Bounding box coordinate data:
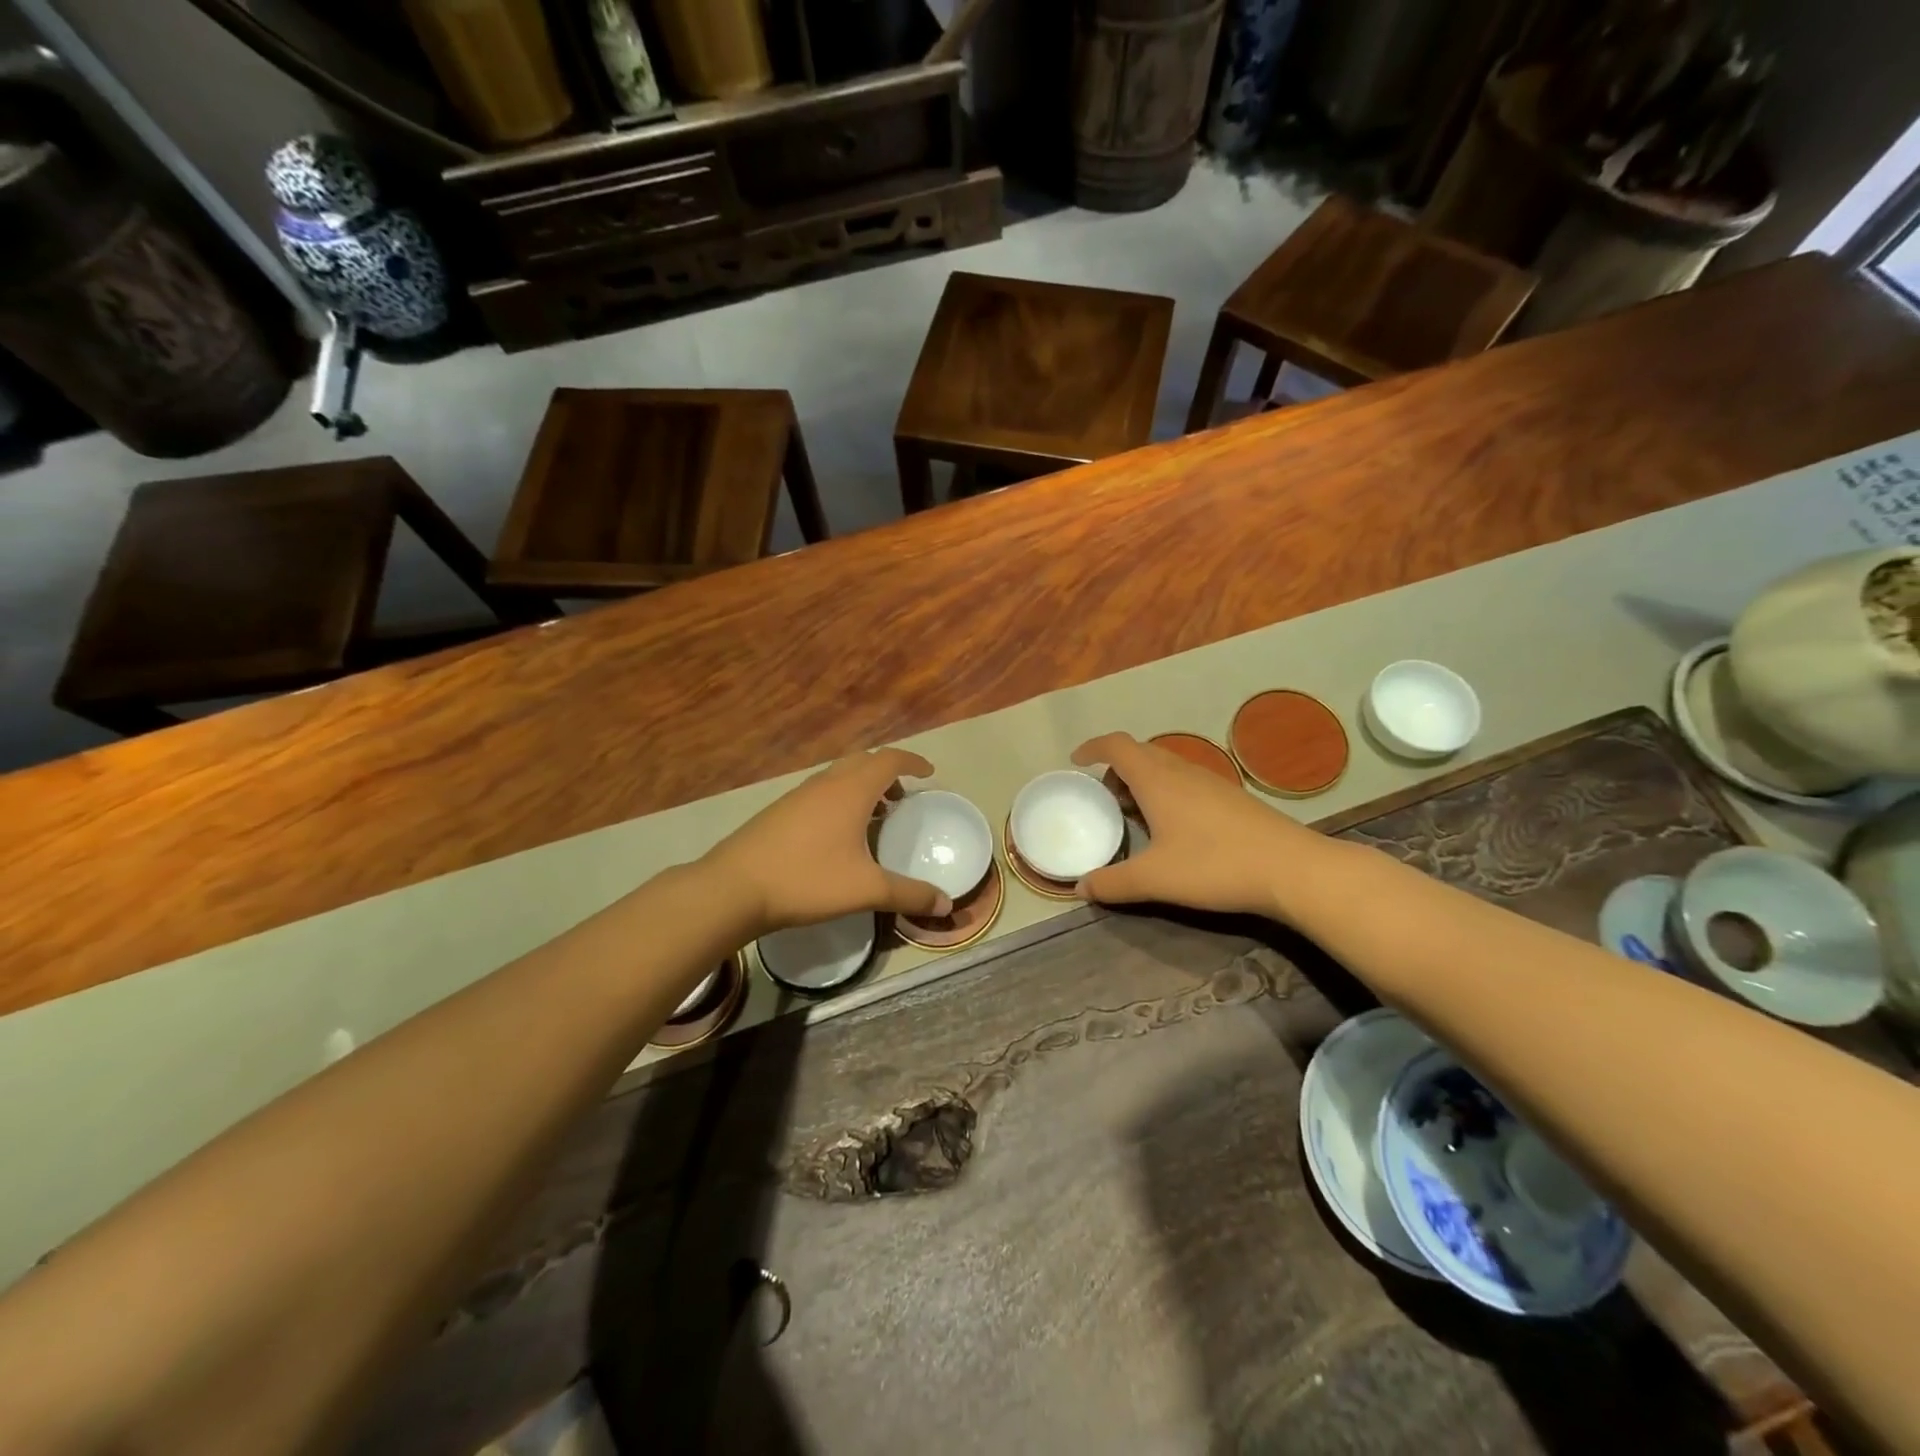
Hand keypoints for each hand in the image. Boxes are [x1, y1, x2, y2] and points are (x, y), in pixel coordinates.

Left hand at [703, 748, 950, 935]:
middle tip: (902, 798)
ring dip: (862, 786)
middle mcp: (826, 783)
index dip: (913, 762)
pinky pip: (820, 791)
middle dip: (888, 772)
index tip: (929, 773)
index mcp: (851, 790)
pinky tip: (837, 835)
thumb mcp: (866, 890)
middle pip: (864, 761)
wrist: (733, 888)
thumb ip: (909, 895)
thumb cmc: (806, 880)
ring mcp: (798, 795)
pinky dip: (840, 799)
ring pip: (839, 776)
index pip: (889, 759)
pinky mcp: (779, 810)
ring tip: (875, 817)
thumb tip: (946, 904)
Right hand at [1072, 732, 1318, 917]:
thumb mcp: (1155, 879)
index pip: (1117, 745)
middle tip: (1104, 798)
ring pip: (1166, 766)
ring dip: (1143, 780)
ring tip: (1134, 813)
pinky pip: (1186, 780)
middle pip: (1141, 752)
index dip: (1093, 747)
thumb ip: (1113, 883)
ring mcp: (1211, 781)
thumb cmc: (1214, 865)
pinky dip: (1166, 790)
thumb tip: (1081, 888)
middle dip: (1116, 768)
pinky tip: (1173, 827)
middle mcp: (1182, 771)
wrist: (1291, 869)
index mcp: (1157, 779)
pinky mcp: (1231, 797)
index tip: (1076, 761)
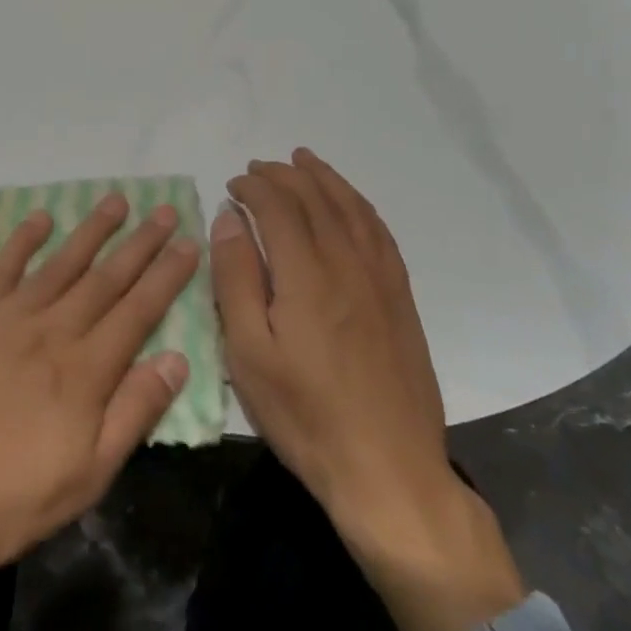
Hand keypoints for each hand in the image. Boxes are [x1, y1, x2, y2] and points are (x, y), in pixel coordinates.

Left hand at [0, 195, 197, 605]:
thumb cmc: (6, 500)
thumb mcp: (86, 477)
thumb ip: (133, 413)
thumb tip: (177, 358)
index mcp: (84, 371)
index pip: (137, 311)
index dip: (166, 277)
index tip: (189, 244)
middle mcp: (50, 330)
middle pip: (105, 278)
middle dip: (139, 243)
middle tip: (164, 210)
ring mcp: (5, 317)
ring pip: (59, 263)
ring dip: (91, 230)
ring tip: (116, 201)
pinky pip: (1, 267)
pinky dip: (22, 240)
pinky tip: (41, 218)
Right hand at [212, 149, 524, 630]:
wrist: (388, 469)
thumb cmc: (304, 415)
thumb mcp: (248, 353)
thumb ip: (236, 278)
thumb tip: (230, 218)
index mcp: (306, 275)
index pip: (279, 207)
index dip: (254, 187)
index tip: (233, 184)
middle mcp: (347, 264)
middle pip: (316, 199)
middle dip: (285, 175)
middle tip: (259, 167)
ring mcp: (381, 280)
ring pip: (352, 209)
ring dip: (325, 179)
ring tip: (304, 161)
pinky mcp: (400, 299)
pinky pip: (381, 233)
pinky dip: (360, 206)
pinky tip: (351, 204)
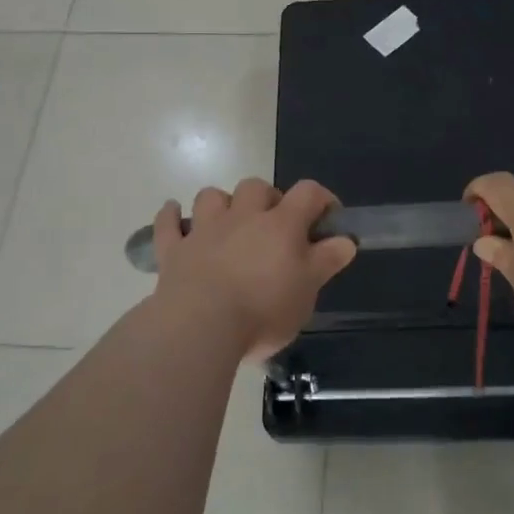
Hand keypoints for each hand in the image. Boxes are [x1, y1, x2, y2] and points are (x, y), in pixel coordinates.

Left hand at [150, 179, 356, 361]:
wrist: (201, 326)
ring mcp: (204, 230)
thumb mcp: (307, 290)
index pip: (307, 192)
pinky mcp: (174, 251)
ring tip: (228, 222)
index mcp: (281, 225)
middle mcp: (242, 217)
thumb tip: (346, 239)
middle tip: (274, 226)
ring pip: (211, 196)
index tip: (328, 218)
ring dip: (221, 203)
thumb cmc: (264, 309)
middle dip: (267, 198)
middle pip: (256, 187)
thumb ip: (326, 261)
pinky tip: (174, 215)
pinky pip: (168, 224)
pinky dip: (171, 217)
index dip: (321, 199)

# YOUR INSTRUCTIONS
Of the entries listed above, reproduce only the lines starting at the line containing "ring pip: (1166, 766)" and ending at the line containing "pinky tip: (1173, 827)". Include both, exactly as they stand.

# ANSWER TO THE EXERCISE
ring pip: (1166, 766)
ring dip: (1143, 780)
ring tip: (1134, 813)
pinky pip: (1186, 780)
middle pip: (1141, 752)
index dip: (1093, 747)
thumb ip: (1113, 883)
ring mcp: (1211, 781)
thumb cmc: (1214, 865)
pinky dip: (1166, 790)
thumb tip: (1081, 888)
middle dip: (1116, 768)
pinky tip: (1173, 827)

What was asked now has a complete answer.